Long-term, sustainable telehealth access; Medicare coverage for innovative technologies; and provider payment stabilization—to name just a few examples—reflect critical areas of common interest for members across the political spectrum. The reforms we developed last year should provide a strong foundation for bipartisan efforts moving forward. 

Unfortunately, many of the proposals in the president’s budget run counter to these types of initiatives.  I am concerned with the focus on partisan policies that risk harming health care access and affordability, for both current and future patients. 

This includes:

• Government-run Drug Pricing: The budget’s central proposal would dramatically expand the size and scope of the bureaucratic, government-run drug price-setting program enacted under last year’s Inflation Reduction Act (IRA). Prior to that law’s passage, my Republican colleagues and I warned repeatedly that imposing sweeping price controls would prove disastrous for patients, biomedical research and development, and domestic manufacturing jobs. Many of our fears have already come to pass. There are better ways to modernize and enhance federal prescription drug programs, and I am currently working on bipartisan legislation with my Finance Committee counterparts to responsibly reduce drug costs for patients and taxpayers.

• Medical Innovation: We have also raised concerns with maintaining life-saving research and development, as a University of Chicago study estimated the IRA would result in 135 fewer new drug approvals in the next two decades.  That figure would inevitably skyrocket under the budget’s proposed expansion.  Already, numerous manufacturers have signaled plans to table certain projects in light of the uncertainty created by the IRA.

• Drug Shortages: In recent months, we have also seen a rash of drug shortages, which even leading U.S. Food and Drug Administration officials have attributed to pricing dynamics. Doubling down on the IRA’s price controls would exacerbate the law’s most harmful consequences. We deserve better and more affordable access to prescription drugs, and we can find bipartisan, results-oriented solutions this year to advance that goal. Government price mandates, however, are a step in the wrong direction.

• Medicare Insolvency: I also have profound concerns with the budget’s bold claims of averting the Medicare Hospital Insurance Trust Fund’s looming insolvency, largely through massive tax hikes and budget gimmicks. This unbalanced approach does nothing to address Medicare’s cost drivers.  It would also punish the small business job creators and entrepreneurs who drive our economy.   

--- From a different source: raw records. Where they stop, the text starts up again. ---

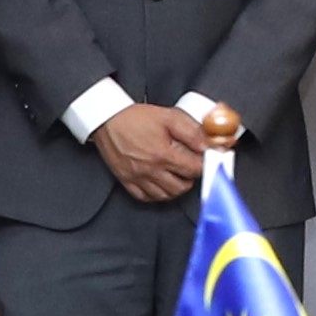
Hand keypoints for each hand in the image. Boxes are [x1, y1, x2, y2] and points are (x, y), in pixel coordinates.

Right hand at [93, 103, 213, 201]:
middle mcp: (150, 169)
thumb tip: (208, 145)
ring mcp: (137, 177)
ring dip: (176, 188)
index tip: (205, 160)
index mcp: (163, 154)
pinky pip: (146, 198)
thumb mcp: (169, 117)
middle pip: (181, 186)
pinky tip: (161, 184)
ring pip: (165, 195)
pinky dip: (157, 194)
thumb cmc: (135, 117)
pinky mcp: (126, 180)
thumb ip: (191, 131)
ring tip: (178, 175)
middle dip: (191, 177)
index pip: (194, 170)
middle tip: (191, 167)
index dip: (204, 165)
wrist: (107, 119)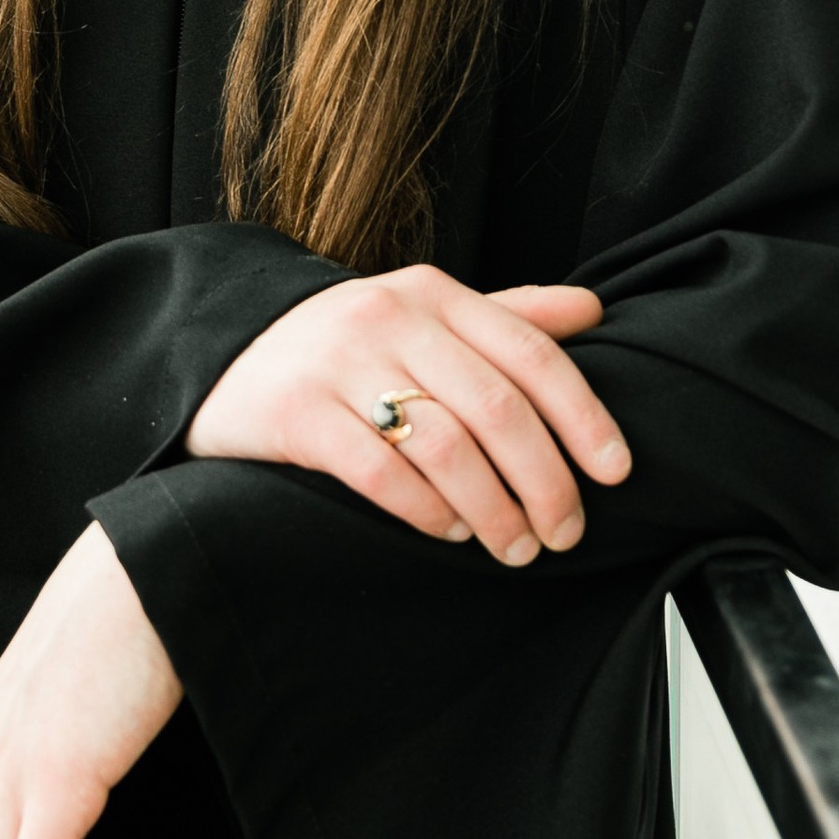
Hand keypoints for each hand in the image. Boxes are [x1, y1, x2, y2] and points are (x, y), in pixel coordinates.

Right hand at [185, 267, 629, 567]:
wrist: (222, 355)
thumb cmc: (344, 347)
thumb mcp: (422, 316)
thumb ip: (505, 316)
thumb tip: (593, 310)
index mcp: (433, 292)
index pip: (531, 354)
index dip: (585, 417)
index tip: (616, 472)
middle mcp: (390, 317)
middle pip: (498, 409)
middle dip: (546, 482)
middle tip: (566, 532)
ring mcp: (340, 363)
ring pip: (446, 447)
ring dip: (494, 509)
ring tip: (514, 547)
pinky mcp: (298, 414)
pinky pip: (380, 474)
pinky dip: (426, 511)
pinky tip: (448, 533)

• Straining Medicaid: Unfortunately, the budget takes a similarly shortsighted approach to Medicaid, reviving past rejected policies, including hundreds of billions in new spending, tied to burdensome conditions and efforts to circumvent state leaders. The federal government should focus on supporting states as they work to return Medicaid to post-pandemic normalcy, rather than imposing new top-down mandates.

Instead of turning to one-size-fits-all solutions, we should look to proven models for federal programs, such as Medicare Advantage. With sky-high patient satisfaction rates, Medicare Advantage shows consumer choice and market forces can produce more benefits and better outcomes. As we move forward, we must focus on our many shared goals, from cost-cutting competition to sustainable telehealth access, rather than on partisan priorities, to improve access to quality and affordable health care.